§ Testo di studio
* * *
Dal 2020, la violenza armata è diventata la prima causa di morte tra bambini e adolescenti negli Stati Uniti, superando incidenti stradali e malattie. Un dato che da solo fotografa l’emergenza.
Un nuovo studio, pubblicato recentemente su JAMA Pediatrics, lancia l’allarme: dal 2010 i decessi infantili per armi da fuoco sono cresciuti in modo drammatico negli stati con leggi permissive, mentre sono calati in quelli con norme più severe. Un risultato che a uno sguardo superficiale potrebbe apparire scontato, ma che va attentamente letto alla luce del contesto socioculturale americano, storicamente restio alle restrizioni relative alla vendita e al possesso delle armi.
La ricerca ha analizzato la situazione prima e dopo la sentenza della Corte Suprema McDonald contro Chicago (2010), che ha ridotto la possibilità per i singoli stati di regolamentare le armi. Da allora, molti hanno allentato i requisiti per il possesso, mentre altri hanno mantenuto controlli rigorosi come corsi di sicurezza, verifiche sui precedenti, periodi di attesa e divieti su armi d’assalto.
* * *
§ Informazioni

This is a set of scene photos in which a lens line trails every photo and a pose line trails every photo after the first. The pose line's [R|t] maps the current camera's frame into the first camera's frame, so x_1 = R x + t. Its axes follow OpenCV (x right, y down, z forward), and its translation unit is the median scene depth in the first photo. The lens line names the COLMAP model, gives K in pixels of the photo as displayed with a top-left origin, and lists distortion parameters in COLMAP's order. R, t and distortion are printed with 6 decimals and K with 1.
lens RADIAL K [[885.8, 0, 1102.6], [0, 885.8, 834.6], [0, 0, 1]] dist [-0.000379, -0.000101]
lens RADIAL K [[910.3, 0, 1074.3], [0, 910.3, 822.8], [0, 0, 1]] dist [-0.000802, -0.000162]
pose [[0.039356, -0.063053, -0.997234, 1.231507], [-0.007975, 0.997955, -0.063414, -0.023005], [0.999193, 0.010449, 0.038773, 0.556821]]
* * *
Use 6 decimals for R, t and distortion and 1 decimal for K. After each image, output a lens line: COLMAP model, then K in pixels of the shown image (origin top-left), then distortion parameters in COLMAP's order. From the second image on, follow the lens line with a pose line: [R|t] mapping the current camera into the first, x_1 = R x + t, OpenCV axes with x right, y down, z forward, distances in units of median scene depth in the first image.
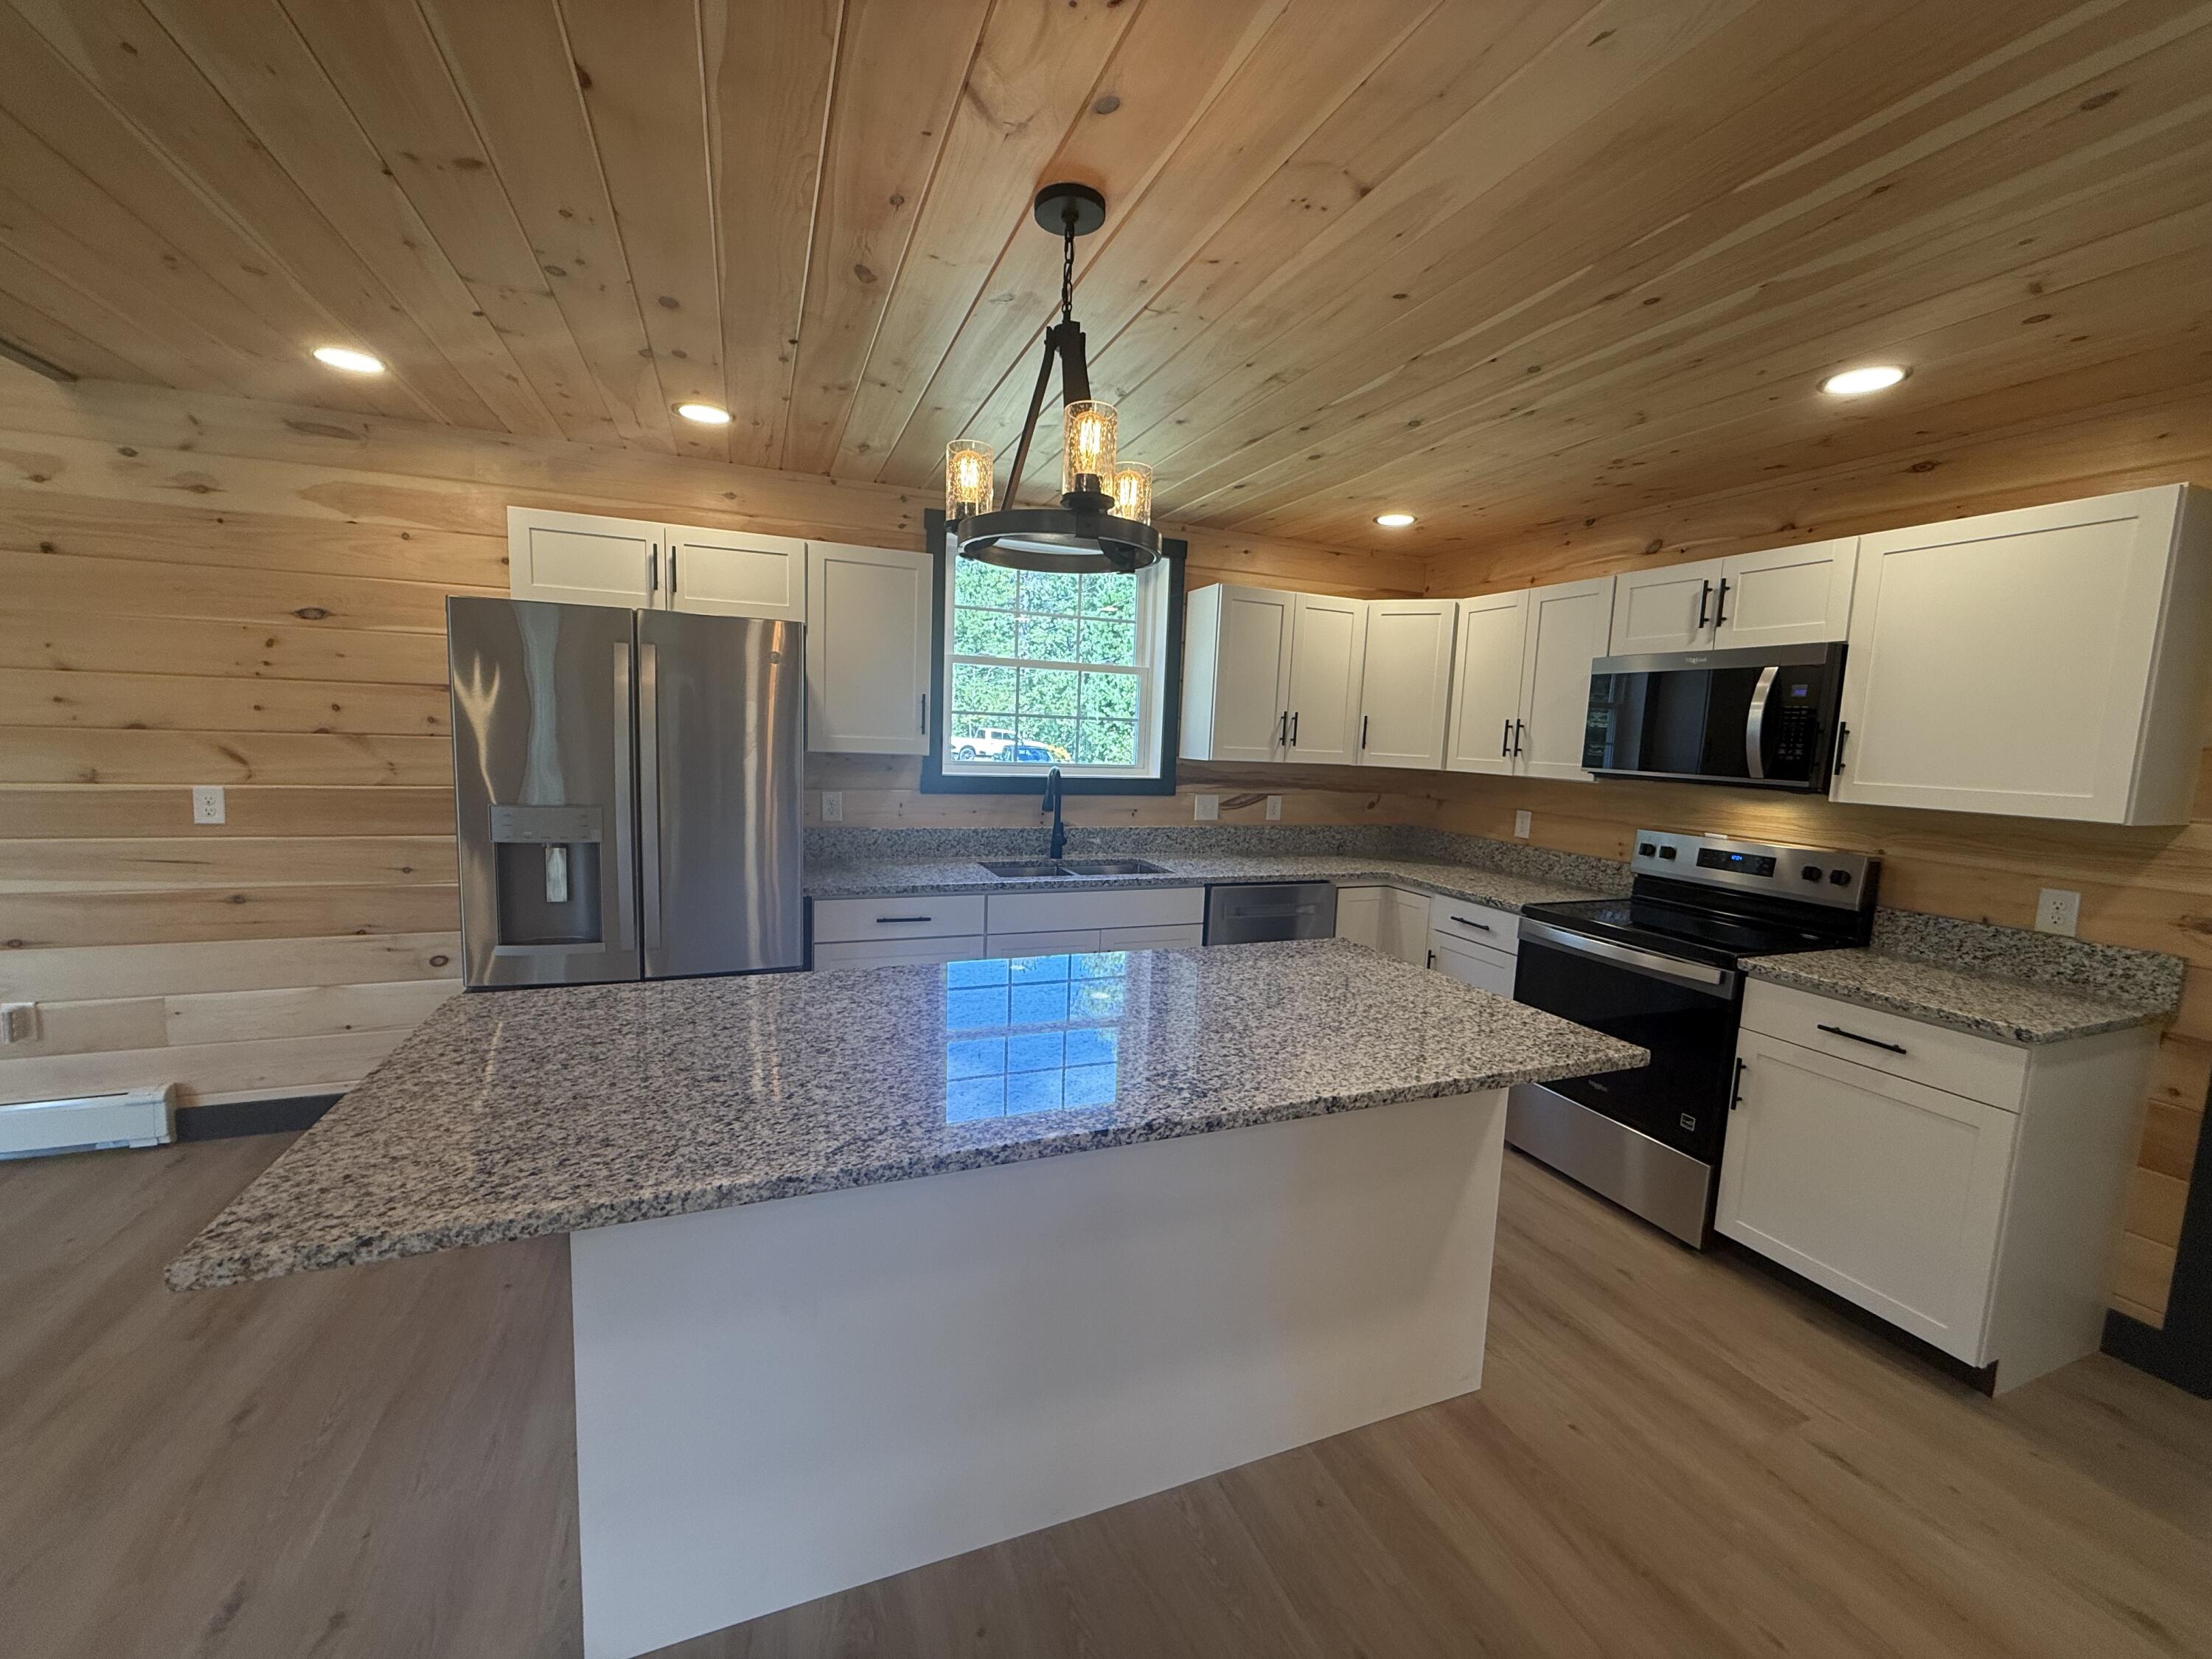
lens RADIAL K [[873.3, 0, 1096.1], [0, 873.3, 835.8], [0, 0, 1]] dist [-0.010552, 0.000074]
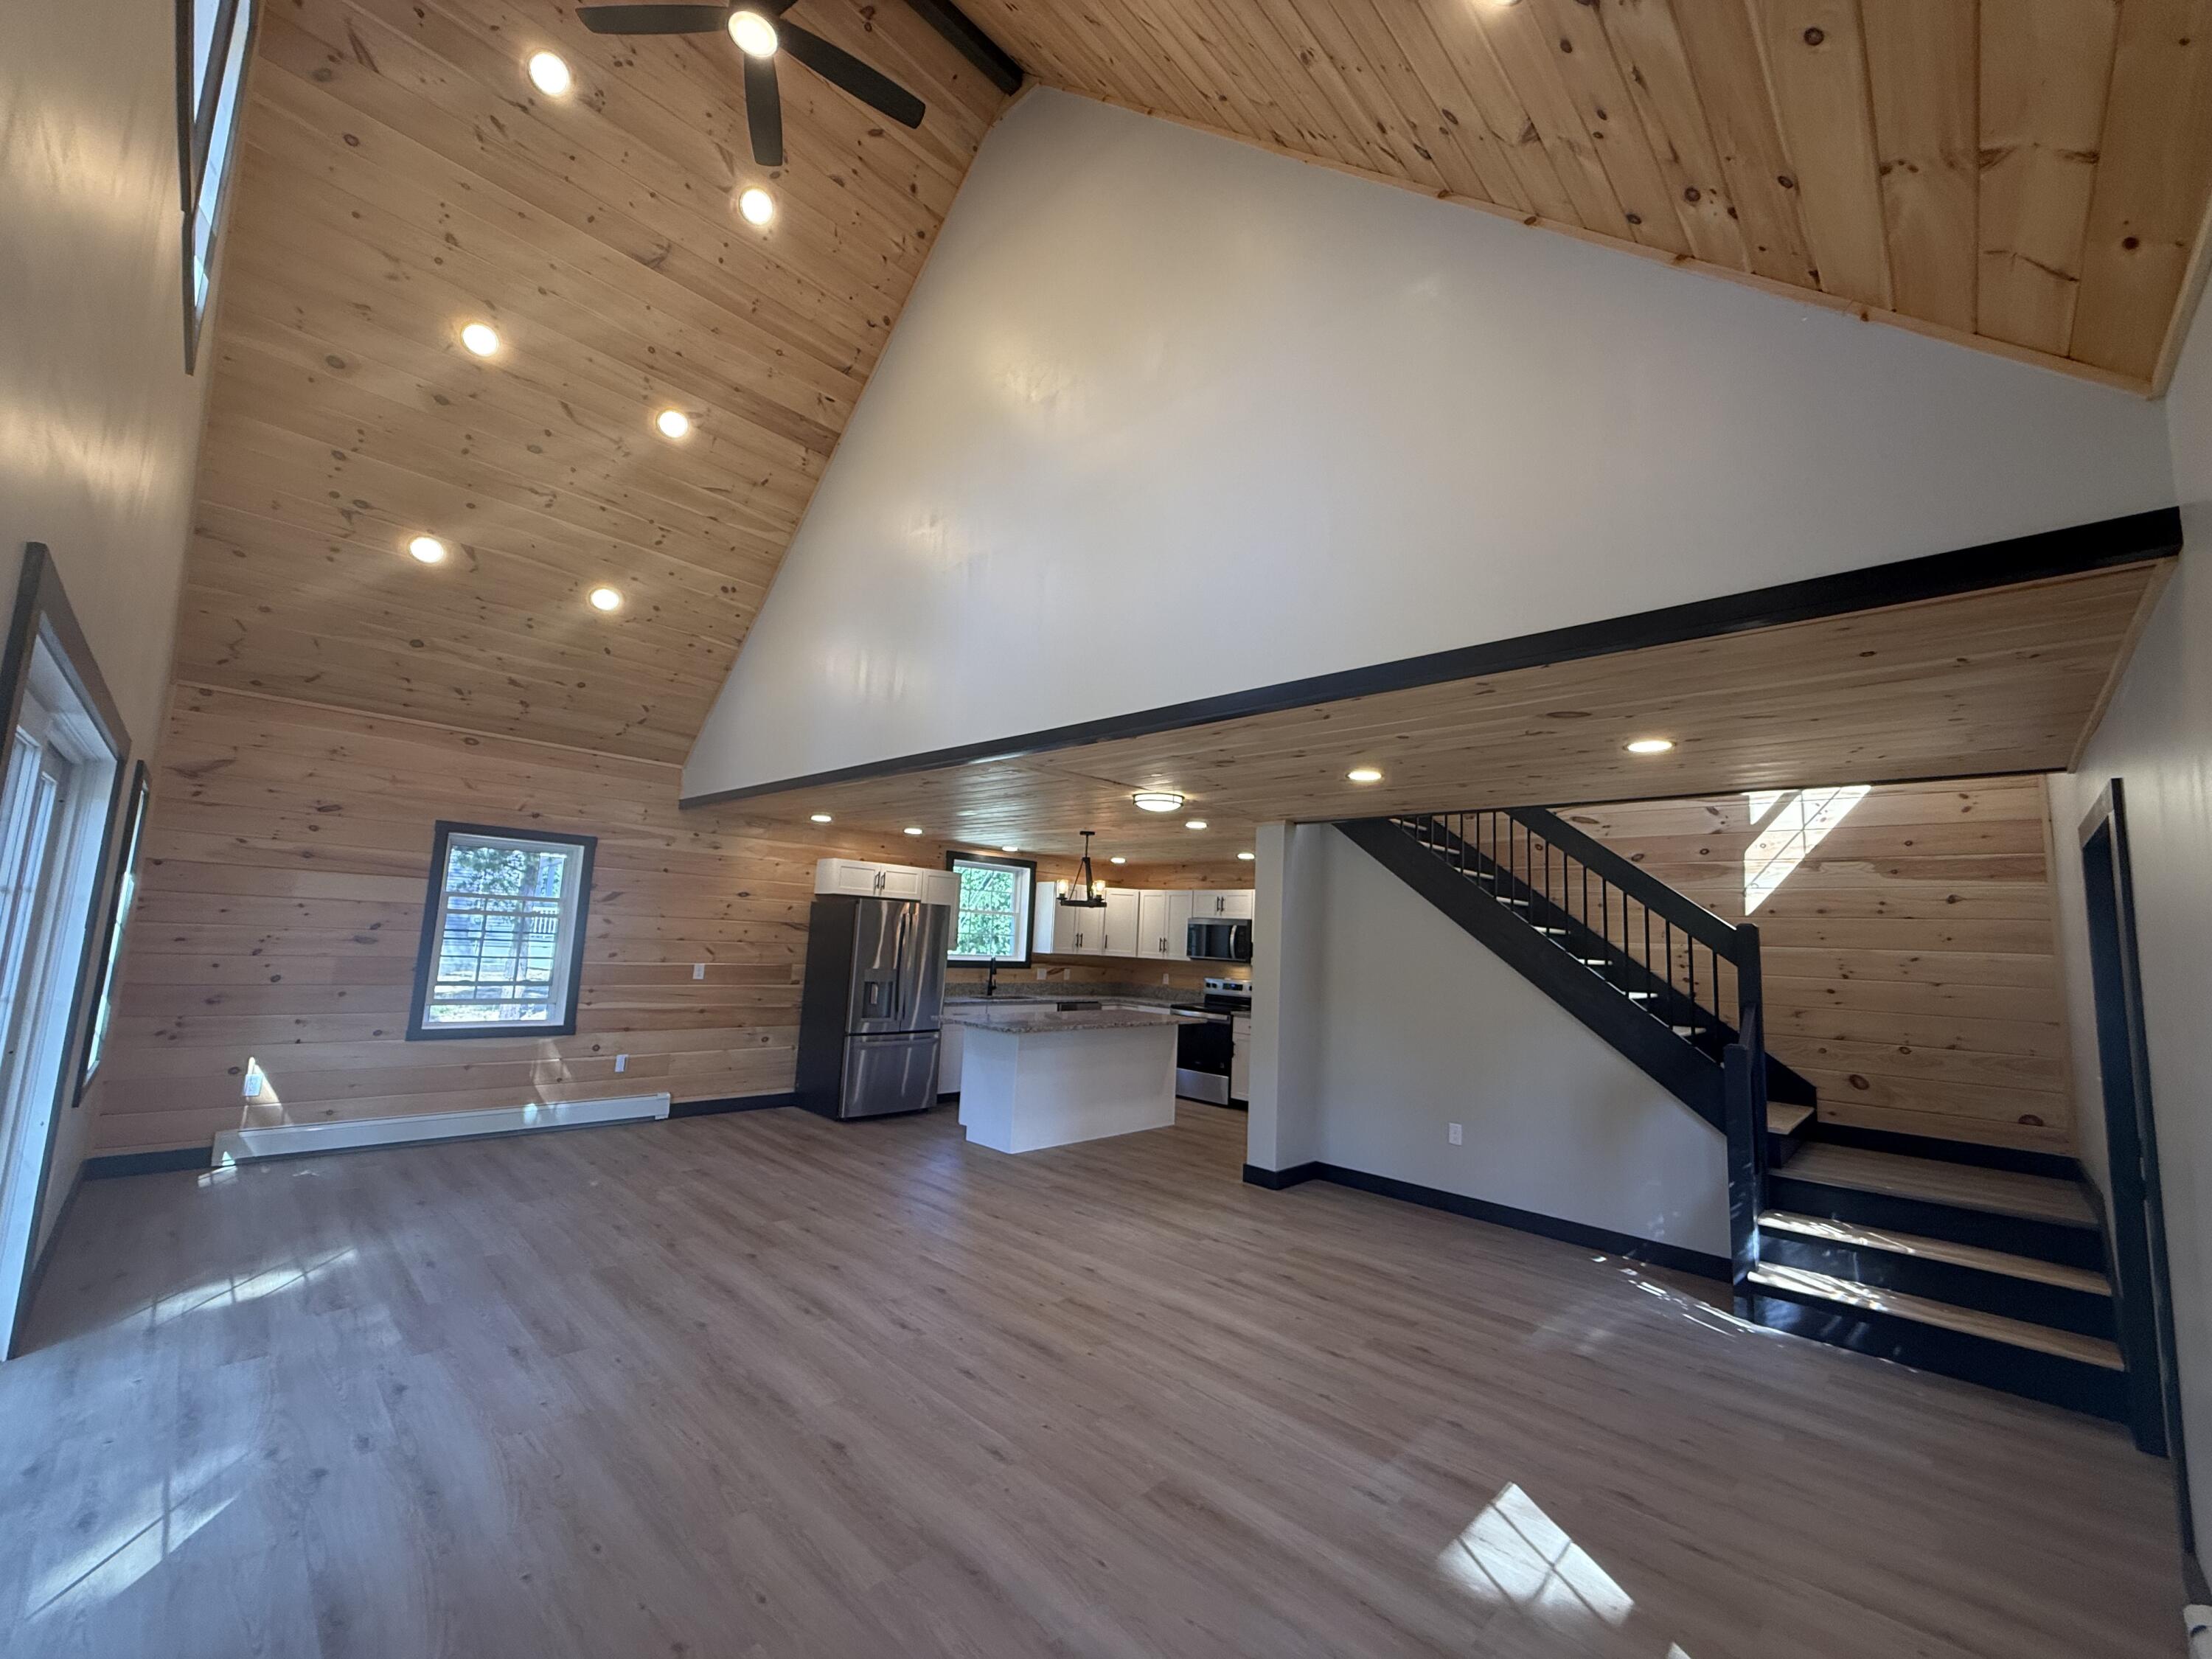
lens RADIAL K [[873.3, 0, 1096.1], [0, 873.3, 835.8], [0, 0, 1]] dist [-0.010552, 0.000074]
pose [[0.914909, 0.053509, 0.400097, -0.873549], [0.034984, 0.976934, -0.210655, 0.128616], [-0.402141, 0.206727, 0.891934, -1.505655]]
* * *
§ Cosa fare
• a. Nel testo sulla violenza armata, il risultato dello studio potrebbe sembrare scontato. Perché invece va letto con attenzione? Rispondi in una o due frasi.
• b. Per favore, prosegui il testo sulla violenza armata negli Stati Uniti a partire dall'ultima frase.

§ Soluzioni
• a. Va letto alla luce del contesto socioculturale americano, che è storicamente restio alle restrizioni sulla vendita e sul possesso delle armi.

• b.
Esaminando i dati dei CDC tra il 1999 e il 2023, emerge che in 33 stati, quasi tutti permissivi o molto permissivi, le morti sono aumentate in modo significativo. Solo quattro stati, tutti classificati come “rigorosi”, hanno visto un calo. Le stime parlano di numeri impressionanti: tra il 2011 e il 2023, gli stati restrittivi hanno evitato 55 morti rispetto alle previsioni; quelli permissivi hanno avuto 1.424 vittime in più rispetto a quelle attese, e i più permissivi addirittura oltre 6.000.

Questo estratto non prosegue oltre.